Le « slow travel », qu’est-ce que c'est ? En quoi cela est-il innovant ?
Jean-Michel Decroly : Le slow travel est une réponse à cette modalité de pratique touristique. C’est une volonté qui émerge des touristes et des tours opérateurs et qui consiste à aller moins loin, y aller plus lentement et visiter sur place avec des moyens doux. Par exemple, partir en Europe en train pour faire de la randonnée ou du vélotourisme. Prendre le temps de s’imprégner du territoire plutôt que de le traverser rapidement.
Derrière le slow travel se trouve l’idée de faire des déplacements touristiques qui, dans leur conception même, reposent plus sur la lenteur que sur la rapidité.
Incontestablement, pendant la crise Covid, on a vu une augmentation de ces pratiques : à savoir que la plupart des activités touristiques relèvent en réalité d’un slow tourism.
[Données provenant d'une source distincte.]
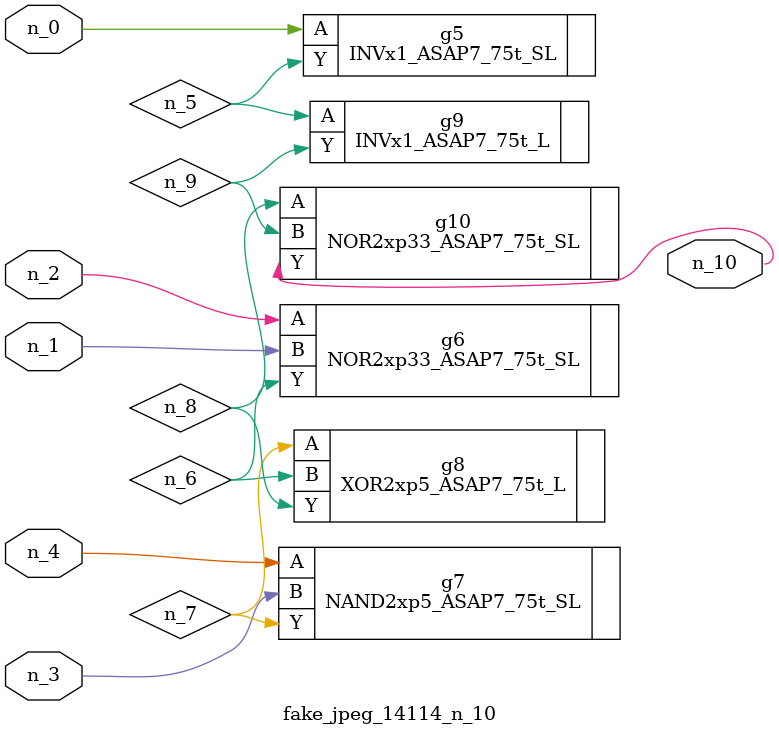
<source format=v>
module fake_jpeg_14114_n_10 (n_3, n_2, n_1, n_0, n_4, n_10);

input n_3;
input n_2;
input n_1;
input n_0;
input n_4;

output n_10;

wire n_8;
wire n_9;
wire n_6;
wire n_5;
wire n_7;

INVx1_ASAP7_75t_SL g5 ( 
.A(n_0),
.Y(n_5)
);

NOR2xp33_ASAP7_75t_SL g6 ( 
.A(n_2),
.B(n_1),
.Y(n_6)
);

NAND2xp5_ASAP7_75t_SL g7 ( 
.A(n_4),
.B(n_3),
.Y(n_7)
);

XOR2xp5_ASAP7_75t_L g8 ( 
.A(n_7),
.B(n_6),
.Y(n_8)
);

NOR2xp33_ASAP7_75t_SL g10 ( 
.A(n_8),
.B(n_9),
.Y(n_10)
);

INVx1_ASAP7_75t_L g9 ( 
.A(n_5),
.Y(n_9)
);


endmodule
</source>
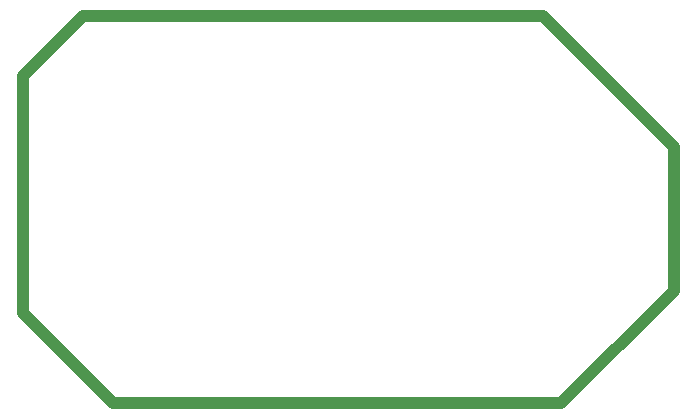
<source format=gbr>
G04 #@! TF.GenerationSoftware,KiCad,Pcbnew,(5.1.5)-3*
G04 #@! TF.CreationDate,2020-02-20T19:07:18-08:00*
G04 #@! TF.ProjectId,Clock_Test,436c6f63-6b5f-4546-9573-742e6b696361,rev?*
G04 #@! TF.SameCoordinates,Original*
G04 #@! TF.FileFunction,Profile,NP*
%FSLAX46Y46*%
G04 Gerber Fmt 4.6, Leading zero omitted, Abs format (unit mm)*
G04 Created by KiCad (PCBNEW (5.1.5)-3) date 2020-02-20 19:07:18*
%MOMM*%
%LPD*%
G04 APERTURE LIST*
%ADD10C,1.016000*%
G04 APERTURE END LIST*
D10*
X60452000Y-64516000D02*
X49403000Y-53467000D01*
X10414000Y-53467000D02*
X5334000Y-58547000D01*
X10414000Y-53467000D02*
X49403000Y-53467000D01*
X12954000Y-86233000D02*
X50927000Y-86233000D01*
X60452000Y-76708000D02*
X50927000Y-86233000D01*
X12954000Y-86233000D02*
X5334000Y-78613000D01*
X60452000Y-64516000D02*
X60452000Y-76708000D01*
X5334000Y-78613000D02*
X5334000Y-58547000D01*
M02*

</source>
On ne fait que transférer notre sédentarité vers une destination de villégiature, où l’on se repose, dans une certaine lenteur.
Kerryan Hermans
L'expert
Géographe de formation, Jean-Michel Decroly enseigne la géographie humaine, la démographie et le tourisme. Il dirige l’unité de recherche Géographie appliquée et géomarketing (GAG) au sein de la Faculté des Sciences. Ses recherches portent sur les manifestations des inégalités sociales dans l’accès aux ressources urbaines (de l’eau au logement), les dynamiques démographiques et les mobilités touristiques.